Confisquée chez la famille husseinite, dès l’annonce de la première République tunisienne en 1956 par Habib Bourguiba, auteur du premier coup de force de Tunisie, par le tout premier décret de confiscation de l’histoire du pays , cette pierre précieuse avait toujours été placée sous bonne garde dans le coffre-fort de la Trésorerie générale de Tunisie. Un coffre qui contenait aussi un grand nombre d’autres «bijoux de la couronne», puisque cette ceinture comptait aussi 38 autres gros diamants et 36 autres plus petits, sans compter les parures d’or et autres objets très précieux. Le tout a toujours été détaillé dans un récolement officiel, un inventaire dressé par des juges et des experts.
Le 16 octobre 1965, la présidence de la République de l’époque demandait à voir la grosse émeraude verte qui figurait dans la ceinture beylicale. Un PV fut alors établi, attestant la la décharge et la prise en charge de la pierre précieuse. Elle y restera jusqu’au 16 novembre de la même année, jour où elle fut rapportée, à la demande de Sadok Mokadem, alors président du Parlement, et rejoignait donc le coffre de la Trésorerie générale, comme l’atteste le PV de décharge et de prise en charge.
En 1974, la présidence de la République demandait, une seconde fois la même pierre, l’émeraude des Husseinites. Cette seconde fois, comme nous le confirme le ministre des domaines de l’Etat, Hatem El Euchi, la demande fut faite à travers le ministre des Finances de l’époque sans qu’il y ait ni PV de décharge ni PV de prise en charge. C’est à ce moment là certainement qu’aurait été fait, ce qui s’apparente maintenant à un échange.
En effet, le dernier récolement du coffre de la Trésorerie générale, a été effectué en 1990. C’est à cette date qu’un juge du tribunal de première instance, des représentants des ministères des Finances, du ministère des domaines de l’Etat et des experts en pierres précieuses procèderont au récolement du coffre. Le PV qui en avait alors était fait, attestait à cette date déjà, que l’émeraude déposée dans le coffre, était un faux.
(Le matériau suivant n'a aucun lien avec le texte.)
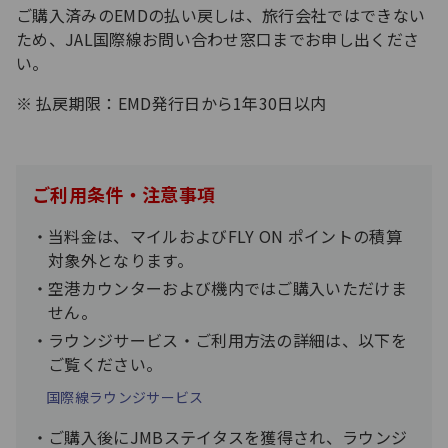
ご購入済みのEMDの払い戻しは、旅行会社ではできない
ため、JAL国際線お問い合わせ窓口までお申し出くださ
い。
払戻期限：EMD発行日から1年30日以内
ご利用条件・注意事項
当料金は、マイルおよびFLY ON ポイントの積算
対象外となります。
空港カウンターおよび機内ではご購入いただけま
せん。
ラウンジサービス・ご利用方法の詳細は、以下を
ご覧ください。
国際線ラ​ウンジサービス
ご購入後にJMBステイタスを獲得され、ラウンジ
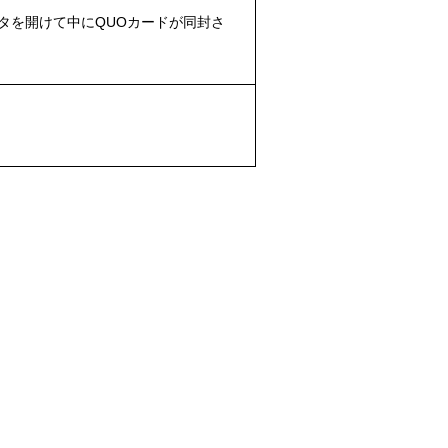
タを開けて中にQUOカードが同封さ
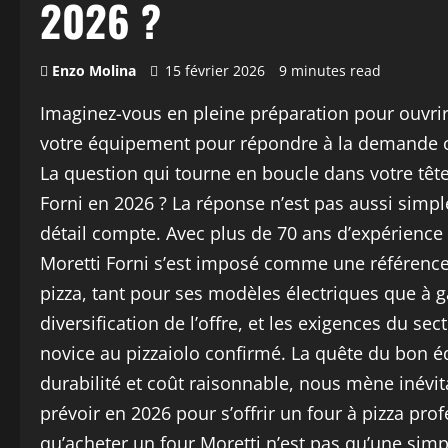
2026 ?
Enzo Molina
15 février 2026
9 minutes read
Imaginez-vous en pleine préparation pour ouvri
votre équipement pour répondre à la demande cr
La question qui tourne en boucle dans votre tête e
Forni en 2026 ? La réponse n’est pas aussi simpl
détail compte. Avec plus de 70 ans d’expérience 
Moretti Forni s’est imposé comme une référence
pizza, tant pour ses modèles électriques que à g
diversification de l’offre, et les exigences du sect
novice au pizzaiolo confirmé. La quête du bon éq
durabilité et coût raisonnable, nous mène inévit
prévoir en 2026 pour s’offrir un four à pizza pro
qu’acheter un four Moretti n’est pas qu’une simp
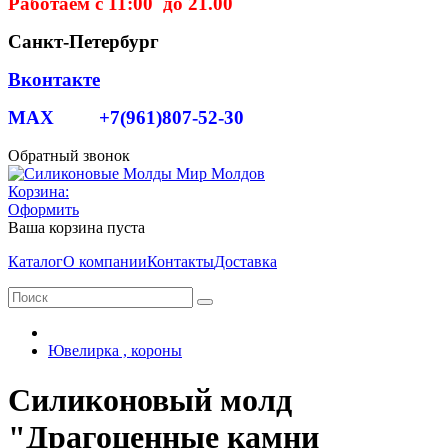
Работаем с 11:00 до 21.00
Санкт-Петербург
Вконтакте
MAX +7(961)807-52-30
Обратный звонок
Корзина:
Оформить
Ваша корзина пуста
Каталог
О компании
Контакты
Доставка
Ювелирка , короны
Силиконовый молд
"Драгоценные камни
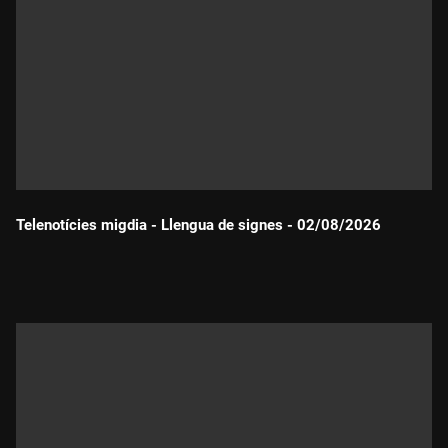
Telenotícies migdia - Llengua de signes - 02/08/2026
Durada:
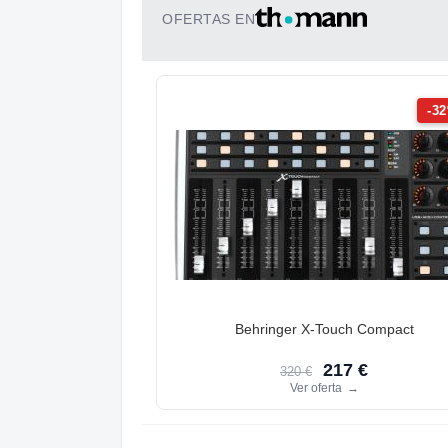
OFERTAS EN
-3
Behringer X-Touch Compact
217 €
320 €
Ver oferta
→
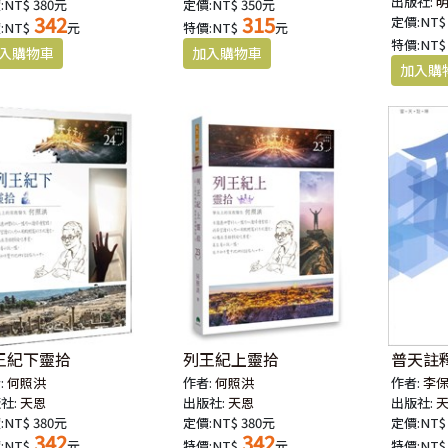
出版社:
:NT$ 380元
定價:NT$ 350元
342
315
定價:NT$
:NT$
元
特價:NT$
元
特價:NT$
王紀下靈拾
列王紀上靈拾
普天註釋
:
何照洪
作者:
何照洪
作者:
李
社:
天恩
出版社:
天恩
出版社:
:NT$ 380元
定價:NT$ 380元
定價:NT$
342
342
:NT$
元
特價:NT$
元
特價:NT$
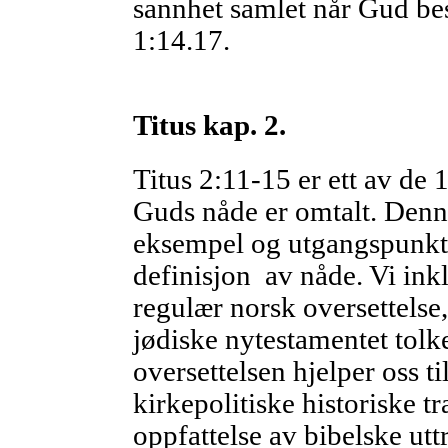
sannhet samlet når Gud bes
1:14.17.
Titus kap. 2.
Titus 2:11-15 er ett av de 
Guds nåde er omtalt. Denn
eksempel og utgangspunkt
definisjon av nåde. Vi inkl
regulær norsk oversettelse
jødiske nytestamentet tolke
oversettelsen hjelper oss ti
kirkepolitiske historiske t
oppfattelse av bibelske utt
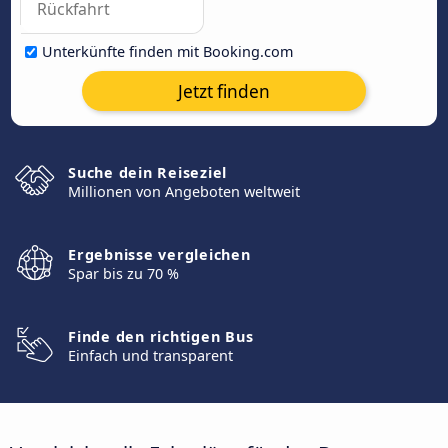
Unterkünfte finden mit Booking.com
Jetzt finden
Suche dein Reiseziel
Millionen von Angeboten weltweit
Ergebnisse vergleichen
Spar bis zu 70 %
Finde den richtigen Bus
Einfach und transparent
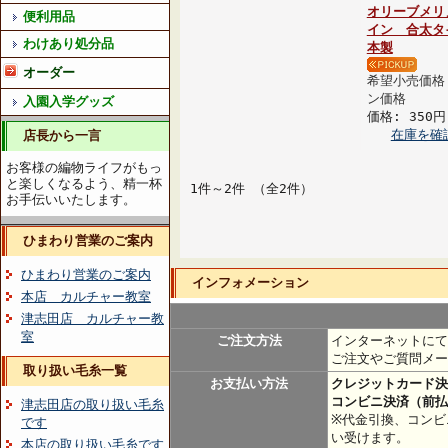
オリーブメリ
便利用品
イン 合太タ
わけあり処分品
本製
オーダー
希望小売価格
ン価格
入園入学グッズ
価格: 350円
在庫を確
店長から一言
お客様の編物ライフがもっ
と楽しくなるよう、精一杯
1件～2件 （全2件）
お手伝いいたします。
ひまわり営業のご案内
ひまわり営業のご案内
インフォメーション
本店 カルチャー教室
津志田店 カルチャー教
室
ご注文方法
インターネットにて
ご注文やご質問メー
取り扱い毛糸一覧
お支払い方法
クレジットカード決
コンビニ決済（前払
津志田店の取り扱い毛糸
※代金引換、コンビ
です
い受けます。
本店の取り扱い毛糸です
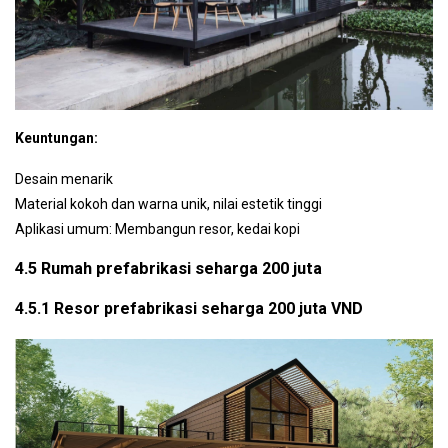
Keuntungan:
Desain menarik
Material kokoh dan warna unik, nilai estetik tinggi
Aplikasi umum: Membangun resor, kedai kopi
4.5 Rumah prefabrikasi seharga 200 juta
4.5.1 Resor prefabrikasi seharga 200 juta VND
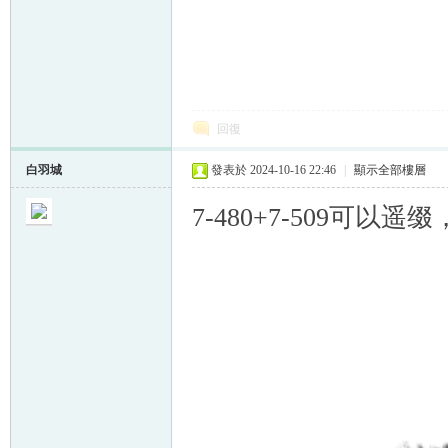
回復
白羽城
發表於 2024-10-16 22:46
|
顯示全部樓層
7-480+7-509可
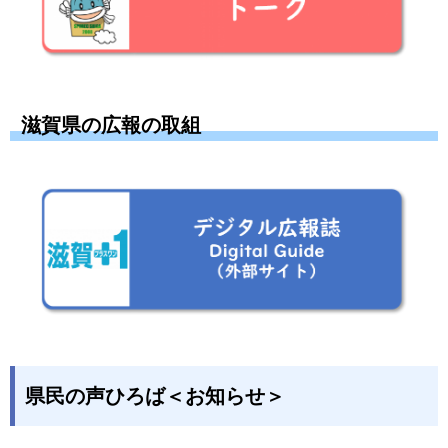
滋賀県の広報の取組
県民の声ひろば＜お知らせ＞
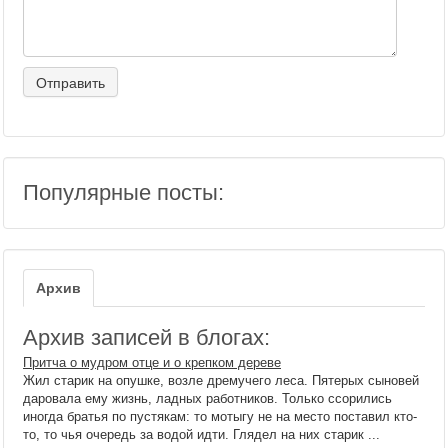
Популярные посты:
Архив
Архив записей в блогах:
Притча о мудром отце и о крепком дереве
Жил старик на опушке, возле дремучего леса. Пятерых сыновей
даровала ему жизнь, ладных работников. Только ссорились
иногда братья по пустякам: то мотыгу не на место поставил кто-
то, то чья очередь за водой идти. Глядел на них старик ...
Personne alors pourtant ne s’en était soucié et n’avait alerté quiconque, ni le juge, ni l’expert, ni les représentants des ministres des Finances et des domaines de l’Etat ! Pourquoi ? Personne ne le sait pour l’instant et la Tunisie avait gardé une fausse pierre dans ces coffres.
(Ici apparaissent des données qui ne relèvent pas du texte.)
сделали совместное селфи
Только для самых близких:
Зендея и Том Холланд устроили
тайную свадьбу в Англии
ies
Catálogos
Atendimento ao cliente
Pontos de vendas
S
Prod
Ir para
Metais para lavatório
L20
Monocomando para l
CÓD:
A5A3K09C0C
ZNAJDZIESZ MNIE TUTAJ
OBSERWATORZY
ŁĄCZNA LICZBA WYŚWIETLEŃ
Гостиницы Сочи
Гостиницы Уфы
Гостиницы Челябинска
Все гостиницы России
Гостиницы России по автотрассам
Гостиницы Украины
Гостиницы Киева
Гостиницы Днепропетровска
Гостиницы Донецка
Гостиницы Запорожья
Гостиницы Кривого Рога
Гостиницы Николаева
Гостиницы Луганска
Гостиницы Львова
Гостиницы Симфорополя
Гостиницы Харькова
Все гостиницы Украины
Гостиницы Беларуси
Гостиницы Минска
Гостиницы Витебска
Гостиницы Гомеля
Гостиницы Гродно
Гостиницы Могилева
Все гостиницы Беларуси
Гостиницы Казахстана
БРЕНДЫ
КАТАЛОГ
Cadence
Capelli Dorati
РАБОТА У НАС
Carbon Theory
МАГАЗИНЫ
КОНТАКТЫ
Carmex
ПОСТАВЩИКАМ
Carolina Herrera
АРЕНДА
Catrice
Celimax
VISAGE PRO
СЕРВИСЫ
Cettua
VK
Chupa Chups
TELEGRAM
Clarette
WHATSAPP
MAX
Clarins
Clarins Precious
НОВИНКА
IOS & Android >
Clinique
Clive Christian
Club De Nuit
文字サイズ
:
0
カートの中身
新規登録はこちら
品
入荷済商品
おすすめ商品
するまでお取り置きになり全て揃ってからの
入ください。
Le silence dura jusqu’à ce que, par un pur hasard, le ministère tunisien de la Culture se rende compte qu’un site internet spécialisé dans les ventes aux enchères, proposait à la vente une grosse émeraude verte. Branlebas de combat alors des autorités concernées au coffre-fort de la Trésorerie dont le contenu n’avait jamais été récolé depuis 1990, croyant que la pierre avait été volée. Surprise, l’émeraude était là, mais en présence du PV du récolement de 1990 qui attestait qu’elle était fausse.
Entretemps, l’ambassadeur de Tunis avait pris contact avec les autorités monégasques, puisque l’émeraude devait être vendue à Monaco. L’ambassadeur monégasque à Tunis intervint aussi de son côté et la vente fut arrêtée. Les autorités tunisiennes demandent depuis le retour de la pierre originale, mais les vendeurs demandaient aussi les documents qui attestent la propriété de la Tunisie et les circonstances de son vol.
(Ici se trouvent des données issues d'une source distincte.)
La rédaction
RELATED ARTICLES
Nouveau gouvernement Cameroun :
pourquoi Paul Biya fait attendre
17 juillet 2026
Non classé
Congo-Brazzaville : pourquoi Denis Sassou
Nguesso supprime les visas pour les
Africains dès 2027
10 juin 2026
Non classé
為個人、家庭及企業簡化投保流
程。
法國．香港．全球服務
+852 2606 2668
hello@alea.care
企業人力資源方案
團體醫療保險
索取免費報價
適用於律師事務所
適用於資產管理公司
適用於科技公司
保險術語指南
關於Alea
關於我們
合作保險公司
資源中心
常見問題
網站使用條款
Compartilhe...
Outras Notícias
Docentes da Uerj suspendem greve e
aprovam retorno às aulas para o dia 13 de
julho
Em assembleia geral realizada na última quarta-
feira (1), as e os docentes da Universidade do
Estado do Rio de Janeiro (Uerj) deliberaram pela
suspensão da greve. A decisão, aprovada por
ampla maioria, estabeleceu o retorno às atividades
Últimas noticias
Pour ce faire, le ministère des domaines de l’Etat a déjà déposé une plainte et une enquête judiciaire est ouverte pour découvrir les péripéties de cet échange d’émeraude, qui l’a fait et comment la pierre précieuse était arrivée à Monaco.
Il reste aussi, en plus des questions qui se posent notamment sur le silence de tous les responsables de l’époque sur le contenu du récolement de 1990, à en faire un autre en espérant qu’il n’y aura pas de nouvelles surprises.